Ilustrasi, Masjid (Kompas cetak)
Islam Nusantara akhir-akhir ini sedang ramai dibicarakan, baik lokal maupun internasional. Muncul sebagai gagasan tema muktamar Nahdatul Ulama yang ke-33, menjadi booming dan geger karena dicounter oleh sebagian kelompok yang selama ini memang sering bikin rusuh, tukang fitnah, serta penebar kabar fiktif. Maka saat Islam Nusantara terdengar, tak ayal mereka dengan semangat memberi stempel bahwa Islam Nusantara hanya baju baru dari Islam Liberal. JIL = JIN. Dan setelah itu kita bisa menebak ke mana arah argumentasi mereka yang memang sering nampak primitif itu.

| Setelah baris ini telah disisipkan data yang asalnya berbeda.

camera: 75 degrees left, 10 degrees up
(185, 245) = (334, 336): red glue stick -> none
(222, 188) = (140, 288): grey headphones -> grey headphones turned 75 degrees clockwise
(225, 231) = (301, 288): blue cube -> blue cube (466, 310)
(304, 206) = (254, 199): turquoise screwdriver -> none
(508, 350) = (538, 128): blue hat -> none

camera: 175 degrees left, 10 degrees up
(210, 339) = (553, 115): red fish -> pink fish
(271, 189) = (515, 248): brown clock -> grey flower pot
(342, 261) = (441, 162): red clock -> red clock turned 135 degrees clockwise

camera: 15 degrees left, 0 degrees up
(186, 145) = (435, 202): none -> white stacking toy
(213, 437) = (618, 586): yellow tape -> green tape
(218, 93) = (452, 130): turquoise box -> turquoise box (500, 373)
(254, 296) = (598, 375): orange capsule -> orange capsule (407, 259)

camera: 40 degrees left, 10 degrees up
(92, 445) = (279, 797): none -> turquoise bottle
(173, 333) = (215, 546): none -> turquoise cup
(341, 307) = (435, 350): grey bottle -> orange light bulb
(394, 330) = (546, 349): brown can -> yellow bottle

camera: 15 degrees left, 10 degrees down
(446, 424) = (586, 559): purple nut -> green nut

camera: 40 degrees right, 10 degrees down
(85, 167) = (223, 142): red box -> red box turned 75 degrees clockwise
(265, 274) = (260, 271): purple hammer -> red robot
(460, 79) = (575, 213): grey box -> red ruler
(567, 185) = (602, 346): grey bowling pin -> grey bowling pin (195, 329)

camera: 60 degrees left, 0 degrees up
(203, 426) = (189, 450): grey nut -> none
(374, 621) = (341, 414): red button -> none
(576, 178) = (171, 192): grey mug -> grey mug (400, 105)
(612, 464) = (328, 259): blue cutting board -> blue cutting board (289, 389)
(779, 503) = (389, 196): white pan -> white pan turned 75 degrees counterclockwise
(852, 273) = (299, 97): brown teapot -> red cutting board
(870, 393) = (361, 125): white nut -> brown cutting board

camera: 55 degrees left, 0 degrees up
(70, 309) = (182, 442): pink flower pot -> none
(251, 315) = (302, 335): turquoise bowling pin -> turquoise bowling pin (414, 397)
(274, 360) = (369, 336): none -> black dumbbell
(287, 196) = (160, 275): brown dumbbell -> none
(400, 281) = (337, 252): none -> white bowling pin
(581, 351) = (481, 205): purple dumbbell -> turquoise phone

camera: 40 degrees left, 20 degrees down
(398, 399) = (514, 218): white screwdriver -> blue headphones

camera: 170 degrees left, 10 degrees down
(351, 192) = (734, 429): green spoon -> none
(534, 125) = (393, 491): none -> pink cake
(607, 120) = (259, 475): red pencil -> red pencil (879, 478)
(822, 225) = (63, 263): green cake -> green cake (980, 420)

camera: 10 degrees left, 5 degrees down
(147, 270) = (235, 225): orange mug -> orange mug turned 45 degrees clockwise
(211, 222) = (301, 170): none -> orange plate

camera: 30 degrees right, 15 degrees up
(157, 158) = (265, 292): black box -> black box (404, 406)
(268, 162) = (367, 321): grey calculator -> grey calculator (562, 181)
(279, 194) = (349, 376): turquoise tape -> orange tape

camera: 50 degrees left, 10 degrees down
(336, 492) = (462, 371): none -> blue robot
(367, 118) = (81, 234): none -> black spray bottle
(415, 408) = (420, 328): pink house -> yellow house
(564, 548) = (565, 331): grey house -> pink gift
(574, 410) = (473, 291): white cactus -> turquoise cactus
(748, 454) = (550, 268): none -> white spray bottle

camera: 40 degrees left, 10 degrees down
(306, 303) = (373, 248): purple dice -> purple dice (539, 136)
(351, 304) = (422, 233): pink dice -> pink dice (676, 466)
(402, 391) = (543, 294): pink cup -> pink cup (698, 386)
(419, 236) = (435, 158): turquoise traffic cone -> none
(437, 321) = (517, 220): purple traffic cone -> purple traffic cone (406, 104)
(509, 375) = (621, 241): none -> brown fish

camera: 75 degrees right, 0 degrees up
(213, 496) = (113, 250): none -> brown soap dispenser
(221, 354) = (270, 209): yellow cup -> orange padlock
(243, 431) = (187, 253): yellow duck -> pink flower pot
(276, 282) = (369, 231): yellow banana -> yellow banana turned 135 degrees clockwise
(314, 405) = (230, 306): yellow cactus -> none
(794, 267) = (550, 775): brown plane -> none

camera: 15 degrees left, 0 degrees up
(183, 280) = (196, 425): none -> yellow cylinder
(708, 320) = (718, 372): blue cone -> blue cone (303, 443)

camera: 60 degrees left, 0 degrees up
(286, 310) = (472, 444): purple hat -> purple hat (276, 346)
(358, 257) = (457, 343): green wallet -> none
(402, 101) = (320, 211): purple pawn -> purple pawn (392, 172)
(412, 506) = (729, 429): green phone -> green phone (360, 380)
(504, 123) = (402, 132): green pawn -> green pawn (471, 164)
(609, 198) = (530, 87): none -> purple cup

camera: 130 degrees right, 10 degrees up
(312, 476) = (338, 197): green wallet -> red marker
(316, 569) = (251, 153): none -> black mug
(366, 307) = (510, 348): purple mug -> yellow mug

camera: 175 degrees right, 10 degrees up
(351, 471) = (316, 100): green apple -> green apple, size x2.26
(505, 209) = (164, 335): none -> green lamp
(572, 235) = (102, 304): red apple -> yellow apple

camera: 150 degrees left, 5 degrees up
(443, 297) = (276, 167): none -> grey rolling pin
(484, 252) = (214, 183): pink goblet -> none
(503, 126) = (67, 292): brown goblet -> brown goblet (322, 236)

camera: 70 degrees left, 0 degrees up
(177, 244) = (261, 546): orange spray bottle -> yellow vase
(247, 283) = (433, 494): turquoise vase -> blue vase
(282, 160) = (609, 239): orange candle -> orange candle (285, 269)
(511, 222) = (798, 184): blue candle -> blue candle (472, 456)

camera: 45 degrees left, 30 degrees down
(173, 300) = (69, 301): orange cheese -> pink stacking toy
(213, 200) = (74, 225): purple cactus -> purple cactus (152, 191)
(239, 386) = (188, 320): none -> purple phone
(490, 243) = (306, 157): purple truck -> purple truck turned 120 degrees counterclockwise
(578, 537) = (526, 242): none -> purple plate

Kalau diperhatikan, anggapan negatif Islam Nusantara berasal dari mereka yang sangat fanatik Arab. Lebih sering menggunakan kata ana-anta dibanding saya-kamu, meski cuma itu kosa kata bahasa arab yang mereka ketahui.
Islam ya Islam, tidak ada Islam Nusantara. Nabi Muhammad asli mana? Arab kan? Saya mencintai budaya Arab karena Nabi turun di sana, masalah? Kalau mau Islam Nusantara, nanti kalian baju ihramnya ganti pakai kebaya atau batik. Tentu masih banyak lagi ocehan teman-teman yang menentang Islam Nusantara, mulai dari Mamah Dede, kader Partai Sapi Sejahtera sampai Kompasianer Mabuk Permanen (KMP).
Awalnya terdengar lucu, namun belakangan terlihat makin salah kaprah. Islam datang dengan damai, menyatu dengan budaya dan tidak mengkafir-kafirkan yang sudah bersyahadat.
Saya tertarik untuk mendengar kesimpulan Prof. Quraish Shihab menanggapi Islam Nusantara. Seperti banyak cendikiawan, beliau enggan untuk sebatas pro kontra, melainkan fokus pada substansi budaya dan memberi penjelasan yang mencerahkan bagi kita. Akulturasi antara budaya dan agama dapat dikategorikan menjadi tiga, menolak, merevisi atau membenarkan.
Kadang Islam menolak budaya yang ada, budaya yang bertentangan dan tidak baik. Dahulu perempuan Makkah lebih dulu berhubungan seks dengan 10 lelaki, lalu kalau hamil, dia bisa memilih salah satunya menjadi suami. Namun ada juga yang melalui proses lamaran, membayar mahar dan persetujuan dua keluarga. Islam kemudian menolak yang pertama dan menerima yang ke dua.
Kadang Islam merevisi budaya yang sudah ada. Sebelum Islam datang, orang Makkah sudah melalukan ritual thawaf mengelilingi ka'bah dengan telanjang, untuk melambangkan kesucian. Lalu direvisi menjadi memakai pakaian ihram.Â
Kadang Islam menerima sepenuhnya. Seperti budaya pakaian Arab, lelaki berjubah, perempuan berjilbab.
Begitu juga seperti yang dilakukan oleh Walisongo menanggapi budaya memberi sesajen, direvisi menjadi tasyakuran. Budaya Nyadran yang mengalirkan kerbau ke pantai juga direvisi menjadi kepalanya saja yang dihanyutkan. Budaya ini kemudian diartikan sebagai wujud syukur dan peduli pada sesama. Inilah contoh ulama masa lalu dalam menerapkan dakwah dengan cara-cara yang damai sehingga Islam dianut oleh mayortas masyarakat Indonesia. Tentu tidak bisa dibayangkan jika Walisongo dulu menerapkan dakwah ala PKS, HTI dan FPI. Dikit-dikit kafir, bid'ah, harus pakai sorban, jubah karana sunnah, jilbab harus panjang (sebagian yang mengaku ustad, memanfaatkan, melabeli produknya sebagai jilbab syarie). Mungkin sampai sekarang Islam tidak akan menjadi agama mayoritas di Nusantara.
Di Madura sendiri saat ini masih dalam nuansa lebaran ketupat. Lebaran yang merupakan perayaan setelah puasa Syawal. Perayaanya dengan makan ketupat dan opor ayam, petik laut, lomba kebudayaan lokal yang semua dana, penyelengara dan tempatnya hasil patungan bersama. Lebaran ketupat ini juga dirayakan di beberapa tempat di tanah Jawa. Lalu kalau Mamah Dedeh curhat tidak ada lebaran ketupat, lebaran ya Idul Fitri dan Idul Adha, semoga saja beliau tidak main ke Madura. Haha. Bisa lari terkencing-kencing beliau lihat tatapan sangar manusia Madura.